Approximately 80 million American gardeners and growers represent the most frequent users of the USDA Plant Hardiness Zone Map. However, they’re not the only ones with a need for this hardiness information. For example, the USDA Risk Management Agency refers to the map’s plant hardiness zone designations to set certain crop insurance standards. Additionally, scientists incorporate the plant hardiness zones as a data layer in many research models, such as those modeling the spread of exotic weeds and insects.

Defining hardiness zones

Plant hardiness zone designations represent what’s known as the “average annual extreme minimum temperature” at a given location during a particular time period (30 years, in this instance). Put another way, the designations do not reflect the coldest it has ever been or ever will be at a specific location, but simply the average lowest winter temperature for the location over a specified time. Low temperature during the winter is a crucial factor in the survival of plants at specific locations.

As with the 2012 map, the new version has 13 zones across the U.S. and its territories. Each zone is broken into half zones, designated as ‘A’ and ‘B.’ For example, zone 7 is divided into 7a and 7b half zones. When compared to the 2012 map, the 2023 version reveals that about half of the country shifted to the next warmer half zone, and the other half of the country remained in the same half-zone. That shift to the next warmer half zone means those areas warmed somewhere in the range of 0-5 F; however, some locations experienced warming in the range of 0-5 F without moving to another half zone.

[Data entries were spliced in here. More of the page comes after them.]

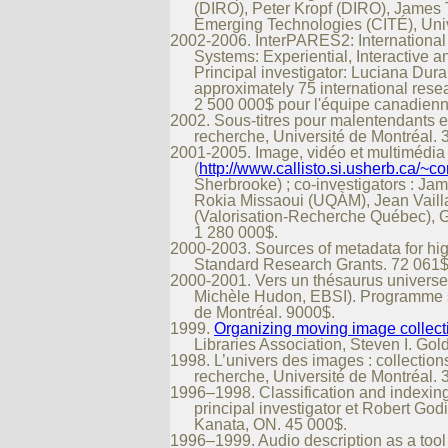
(DIRO), Peter Kropf (DIRO), James T
Emerging Technologies (CITÉ), Univ
2002-2006. InterPARES2: International
Systems: Experiential, Interactive 
Principal investigator: Luciana Duran
approximately 75 international rese
2 500 000$ pour l'équipe canadienn
2002. Sous-titres pour malentendants e
recherche, Université de Montréal. 
2001-2005. Image, vidéo et multimédia 
(
http://www.callisto.si.usherb.ca/~co
Sherbrooke) ; co-investigators : Jam
Rokia Missaoui (UQÀM), Jean Vail
(Valorisation-Recherche Québec), G
1 280 000$.
2000-2003. Sources of metadata for h
Standard Research Grants. 72 061$
2000-2001. Vers un thésaurus universel
Michèle Hudon, EBSI). Programme sp
de Montréal. 9000$.
1999.
Organizing moving image collectio
Libraries Association, Steven I. G
1998. L’univers des images : collectio
recherche, Université de Montréal. 
1996–1998. Classification and indexing
principal investigator et Robert Go
Kanata, ON. 45 000$.
1996–1999. Audio description as a to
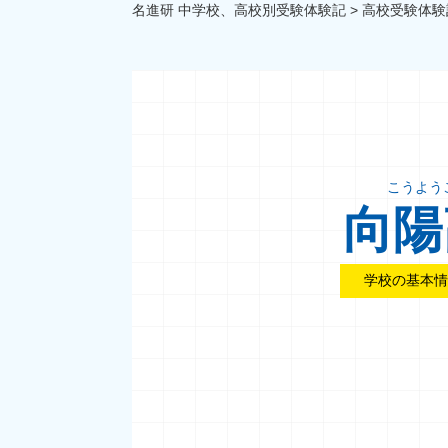
名進研 中学校、高校別受験体験記
>
高校受験体験
こうよう
向陽
学校の基本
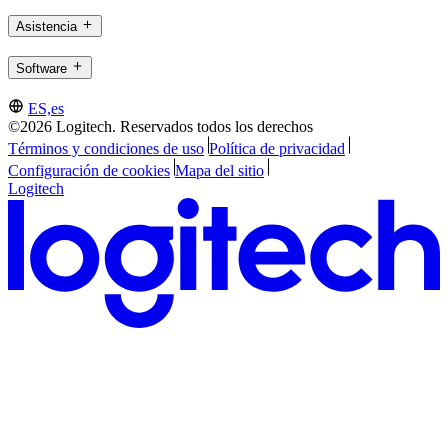
Asistencia
Software
ES,es
©2026 Logitech. Reservados todos los derechos
Términos y condiciones de uso
Política de privacidad
Configuración de cookies
Mapa del sitio
Logitech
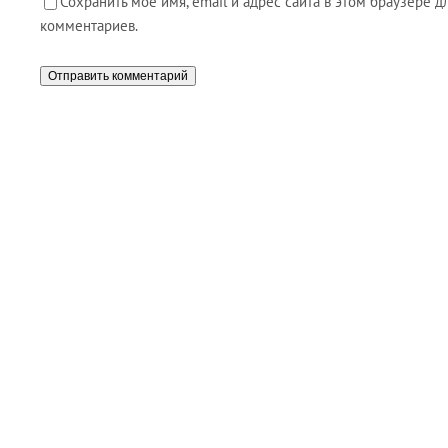
Сохранить моё имя, email и адрес сайта в этом браузере
комментариев.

These national differences in zonal boundaries are mostly a result of incorporating temperature data from a more recent time period. The 2023 map includes data measured at weather stations from 1991 to 2020. Notably, the 2023 map for Alaska is “warmer” than the 2012 version. That’s mainly because the new map uses more data representing the state’s mountain regions where, during winter, warm air overlies cold air that settles into low-elevation valleys, creating warmer temperatures.

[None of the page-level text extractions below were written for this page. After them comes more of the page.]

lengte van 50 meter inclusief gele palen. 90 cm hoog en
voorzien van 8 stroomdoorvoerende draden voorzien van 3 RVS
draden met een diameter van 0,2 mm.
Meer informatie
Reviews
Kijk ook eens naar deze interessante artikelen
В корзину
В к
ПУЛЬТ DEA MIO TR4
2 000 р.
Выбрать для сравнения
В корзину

The annual extreme minimum temperature represents the coldest night of the year, which can be highly variable from year to year, depending on local weather patterns. Some changes in zonal boundaries are also the result of using increasingly sophisticated mapping methods and the inclusion of data from more weather stations.

Temperature updates to plant hardiness zones are not necessarily reflective of global climate change because of the highly variable nature of the extreme minimum temperature of the year, as well as the use of increasingly sophisticated mapping methods and the inclusion of data from more weather stations. Consequently, map developers involved in the project cautioned against attributing temperature updates made to some zones as reliable and accurate indicators of global climate change, which is usually based on trends in overall average temperatures recorded over long time periods.

Although a paper version of the 2023 map will not be available for purchase from the government, anyone may download the new map free of charge at planthardiness.ars.usda.gov/ and print copies as needed.